Get the exclusive story behind the feature |
Email not displaying correctly? *View it in your browser. |
|
Feature Story |
As the School Year Approaches, Education May Become the Pandemic's Latest Casualty |
|
|
By Katie Reilly |
Reporter, TIME |
As the debate over reopening schools reached a fever pitch in July, my colleague Molly Ball and I teamed up to look at how, if things had been done differently at the start of the pandemic, schools in the U.S. might be able to reopen in the fall. It quickly became clear that parents, teachers and individual school districts, no matter how hard they try to prepare for the new school year, are all struggling with the same dilemma: how to keep kids and school employees safe while also providing tens of millions of children with access to education.
Wesley Elementary School in Middletown, Conn., which I visited one day as children attended in-person summer school, offered us a look at the effort required to make things work. I saw a school trying to enforce temperature checks and physical distance in a setting meant for collaborative learning and playful discovery. I saw the challenges of getting young children to adhere to strict health rules — a girl removing her mask to eat a stick of string cheese, a boy trying to high-five his teacher. Middletown superintendent Michael Conner showed me the building's new safety features, starting with a thermal temperature scanner at the entrance that asks visitors in a robotic voice to "please wear a mask" and ending with the plastic desk shields that separate teachers and students in classrooms.
But as coronavirus cases rise across America, many school districts have decided that in-person learning is a risk they cannot take. As a result, many parents are taking matters into their own hands, creating learning "pods" to share tutoring costs or opting for home-schooling.
The inevitable cost of all of this is a further widening of the opportunity gap between affluent and low-income children, who often depend on school for internet access, free meals and other social services.
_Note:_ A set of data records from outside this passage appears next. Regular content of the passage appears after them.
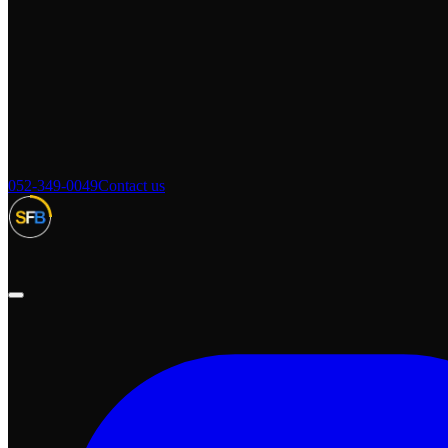
052-349-0049
Contact us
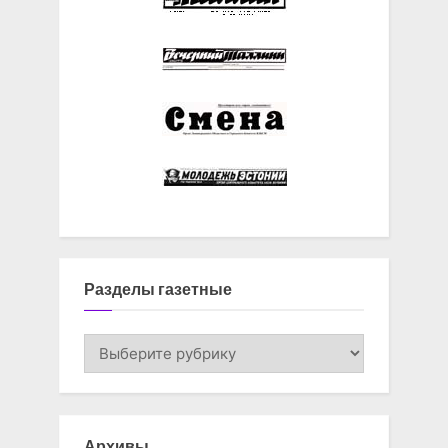
Разделы газетные
Разделы
газетные
Архивы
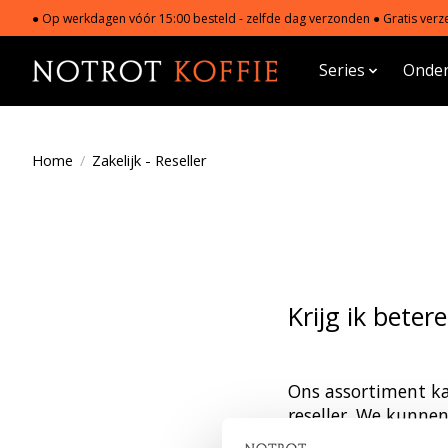
● Op werkdagen vóór 15:00 besteld - zelfde dag verzonden ● Gratis verze
Series
Onder
Home
/
Zakelijk - Reseller
Krijg ik betere
Ons assortiment kan
reseller. We kunnen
But for all parents, protecting their children from a dangerous virus takes precedence. As one mother told us: "I don't want my kids to be a guinea pig." |
Read the Story » |
Share the feature story |
|
|
|
|
|
|
|
*the blog owner has deleted the hyperlink intentionally
|
Bible Study Material Free Shipping On Orders of $30 Or More (continental U.S., excludes digital products)
|
Affiliate
marketer links: Affiliate marketer Rick Livermore with Webmaster220
Bible Study Blog will earn a commission on the Bible Study Material you
buy from faith gateway storealibris.
The most important link on this blog is this one about cures to the coronavirus.
Landmark info about the treatment of severe cases of the COVID-19 virus
Also this one about vaccines that immunize people from catching the coronavirus
Then there is this one about copper as a weapon to combat this virus.
This one could save some lives about the Red Cross.